WHAT YOU HAVE TO DO: Pick out each line in the records that contains the string "qCreatedBy" and copy it.

RECORD LIST:
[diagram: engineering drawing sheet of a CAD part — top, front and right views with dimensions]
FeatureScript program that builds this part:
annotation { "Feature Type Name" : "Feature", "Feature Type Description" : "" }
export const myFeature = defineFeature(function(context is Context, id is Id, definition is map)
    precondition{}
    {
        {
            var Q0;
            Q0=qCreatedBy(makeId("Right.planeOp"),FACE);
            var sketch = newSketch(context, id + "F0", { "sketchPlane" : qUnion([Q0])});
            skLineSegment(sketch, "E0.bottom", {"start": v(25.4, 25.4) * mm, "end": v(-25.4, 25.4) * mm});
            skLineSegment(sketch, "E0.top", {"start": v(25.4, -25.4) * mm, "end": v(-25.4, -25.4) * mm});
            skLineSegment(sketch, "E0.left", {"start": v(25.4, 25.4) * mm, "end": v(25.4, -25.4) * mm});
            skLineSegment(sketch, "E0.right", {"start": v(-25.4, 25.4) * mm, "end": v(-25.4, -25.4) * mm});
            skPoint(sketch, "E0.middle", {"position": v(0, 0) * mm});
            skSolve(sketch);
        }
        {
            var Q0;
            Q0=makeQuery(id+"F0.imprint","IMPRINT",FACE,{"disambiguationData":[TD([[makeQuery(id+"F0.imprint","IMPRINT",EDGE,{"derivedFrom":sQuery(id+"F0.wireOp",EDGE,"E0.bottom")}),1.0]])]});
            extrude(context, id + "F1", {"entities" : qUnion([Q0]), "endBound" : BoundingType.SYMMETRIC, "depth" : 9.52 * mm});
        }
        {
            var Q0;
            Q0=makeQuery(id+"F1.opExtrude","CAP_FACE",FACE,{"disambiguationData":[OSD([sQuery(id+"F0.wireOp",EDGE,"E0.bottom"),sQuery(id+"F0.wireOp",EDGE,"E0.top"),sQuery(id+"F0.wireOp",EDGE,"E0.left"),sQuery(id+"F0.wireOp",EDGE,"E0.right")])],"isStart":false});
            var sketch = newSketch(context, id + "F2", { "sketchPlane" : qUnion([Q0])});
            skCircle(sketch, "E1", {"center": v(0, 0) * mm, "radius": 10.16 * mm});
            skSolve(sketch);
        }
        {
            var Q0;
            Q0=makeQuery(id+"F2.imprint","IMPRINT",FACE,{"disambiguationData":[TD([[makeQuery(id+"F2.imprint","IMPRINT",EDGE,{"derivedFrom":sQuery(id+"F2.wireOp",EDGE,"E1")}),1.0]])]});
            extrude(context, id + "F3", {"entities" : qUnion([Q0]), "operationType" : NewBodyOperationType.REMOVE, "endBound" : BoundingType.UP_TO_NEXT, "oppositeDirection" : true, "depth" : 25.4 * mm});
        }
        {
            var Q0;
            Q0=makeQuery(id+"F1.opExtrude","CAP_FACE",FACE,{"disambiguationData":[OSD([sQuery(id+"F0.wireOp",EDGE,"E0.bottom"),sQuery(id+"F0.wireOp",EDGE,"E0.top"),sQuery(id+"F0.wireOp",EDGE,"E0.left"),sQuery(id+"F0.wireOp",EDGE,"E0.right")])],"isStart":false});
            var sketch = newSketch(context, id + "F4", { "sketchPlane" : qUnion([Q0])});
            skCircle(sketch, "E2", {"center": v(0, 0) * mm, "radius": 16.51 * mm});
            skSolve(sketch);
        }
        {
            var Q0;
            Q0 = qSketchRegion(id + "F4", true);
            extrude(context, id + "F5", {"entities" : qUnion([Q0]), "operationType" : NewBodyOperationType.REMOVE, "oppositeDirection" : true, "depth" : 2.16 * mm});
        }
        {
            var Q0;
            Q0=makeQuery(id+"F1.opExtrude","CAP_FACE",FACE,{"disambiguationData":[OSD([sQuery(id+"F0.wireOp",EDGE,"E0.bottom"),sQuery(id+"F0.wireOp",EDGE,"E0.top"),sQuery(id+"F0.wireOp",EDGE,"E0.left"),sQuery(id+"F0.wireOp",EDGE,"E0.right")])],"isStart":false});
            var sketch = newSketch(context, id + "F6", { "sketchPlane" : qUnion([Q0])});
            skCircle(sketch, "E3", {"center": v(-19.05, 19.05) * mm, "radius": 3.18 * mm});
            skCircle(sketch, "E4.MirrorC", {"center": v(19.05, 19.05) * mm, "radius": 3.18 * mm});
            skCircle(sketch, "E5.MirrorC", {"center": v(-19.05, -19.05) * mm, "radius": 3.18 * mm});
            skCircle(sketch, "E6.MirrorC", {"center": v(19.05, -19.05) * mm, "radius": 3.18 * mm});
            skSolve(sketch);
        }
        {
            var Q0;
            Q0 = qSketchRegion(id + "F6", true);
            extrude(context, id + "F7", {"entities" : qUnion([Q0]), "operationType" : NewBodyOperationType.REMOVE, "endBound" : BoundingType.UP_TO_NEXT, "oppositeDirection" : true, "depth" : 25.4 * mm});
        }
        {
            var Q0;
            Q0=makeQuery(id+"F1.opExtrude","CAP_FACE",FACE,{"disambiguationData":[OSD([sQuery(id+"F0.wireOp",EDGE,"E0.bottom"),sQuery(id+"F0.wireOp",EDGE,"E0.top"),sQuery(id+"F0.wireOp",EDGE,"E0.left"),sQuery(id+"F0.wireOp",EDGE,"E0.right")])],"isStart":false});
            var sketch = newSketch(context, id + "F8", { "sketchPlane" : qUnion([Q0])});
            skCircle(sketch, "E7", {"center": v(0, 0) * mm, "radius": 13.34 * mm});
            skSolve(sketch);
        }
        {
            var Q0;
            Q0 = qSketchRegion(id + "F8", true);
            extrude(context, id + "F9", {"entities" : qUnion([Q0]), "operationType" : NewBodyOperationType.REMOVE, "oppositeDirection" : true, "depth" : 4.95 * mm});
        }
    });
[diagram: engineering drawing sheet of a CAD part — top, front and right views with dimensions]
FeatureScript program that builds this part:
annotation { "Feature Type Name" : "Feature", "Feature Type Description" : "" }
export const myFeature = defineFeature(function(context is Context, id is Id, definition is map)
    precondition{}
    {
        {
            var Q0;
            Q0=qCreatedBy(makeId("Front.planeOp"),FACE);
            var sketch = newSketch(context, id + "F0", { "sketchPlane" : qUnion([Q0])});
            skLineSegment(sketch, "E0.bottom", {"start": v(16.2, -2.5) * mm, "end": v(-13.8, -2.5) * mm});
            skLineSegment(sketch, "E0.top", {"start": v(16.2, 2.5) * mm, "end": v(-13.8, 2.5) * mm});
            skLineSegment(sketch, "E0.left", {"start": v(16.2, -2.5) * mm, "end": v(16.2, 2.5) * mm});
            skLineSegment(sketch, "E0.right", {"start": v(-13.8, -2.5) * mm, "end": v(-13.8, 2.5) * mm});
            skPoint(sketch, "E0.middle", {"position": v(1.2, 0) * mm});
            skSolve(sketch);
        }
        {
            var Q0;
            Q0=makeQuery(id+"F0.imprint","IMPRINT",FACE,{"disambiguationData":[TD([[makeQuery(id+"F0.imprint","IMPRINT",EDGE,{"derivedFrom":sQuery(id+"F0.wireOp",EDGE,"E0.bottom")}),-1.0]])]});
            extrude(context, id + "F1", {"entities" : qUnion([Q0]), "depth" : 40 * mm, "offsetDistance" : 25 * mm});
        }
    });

TASK RESPONSE:
            Q0=qCreatedBy(makeId("Right.planeOp"),FACE);
            Q0=qCreatedBy(makeId("Front.planeOp"),FACE);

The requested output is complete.